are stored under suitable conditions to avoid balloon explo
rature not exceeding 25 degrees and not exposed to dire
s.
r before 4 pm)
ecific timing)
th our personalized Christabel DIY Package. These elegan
=====
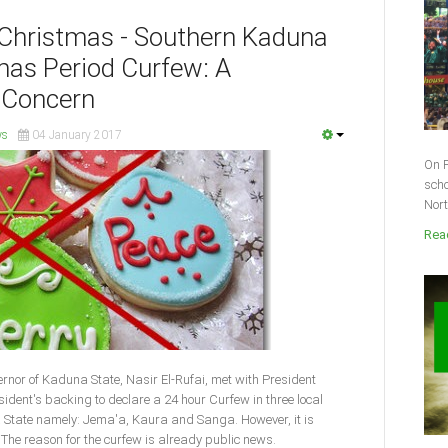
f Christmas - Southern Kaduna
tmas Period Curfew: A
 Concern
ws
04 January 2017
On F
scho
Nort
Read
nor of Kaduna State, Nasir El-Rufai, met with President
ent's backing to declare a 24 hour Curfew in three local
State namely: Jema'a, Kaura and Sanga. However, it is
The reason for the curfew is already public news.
=====
» About this exercise: Please extract the lines starting at the one containing "are stored under" and ending at the one containing "th our personalized", both included, and reproduce them word for word.

» Answer box:
are stored under suitable conditions to avoid balloon explo
rature not exceeding 25 degrees and not exposed to dire
s.
r before 4 pm)
ecific timing)
th our personalized Christabel DIY Package. These elegan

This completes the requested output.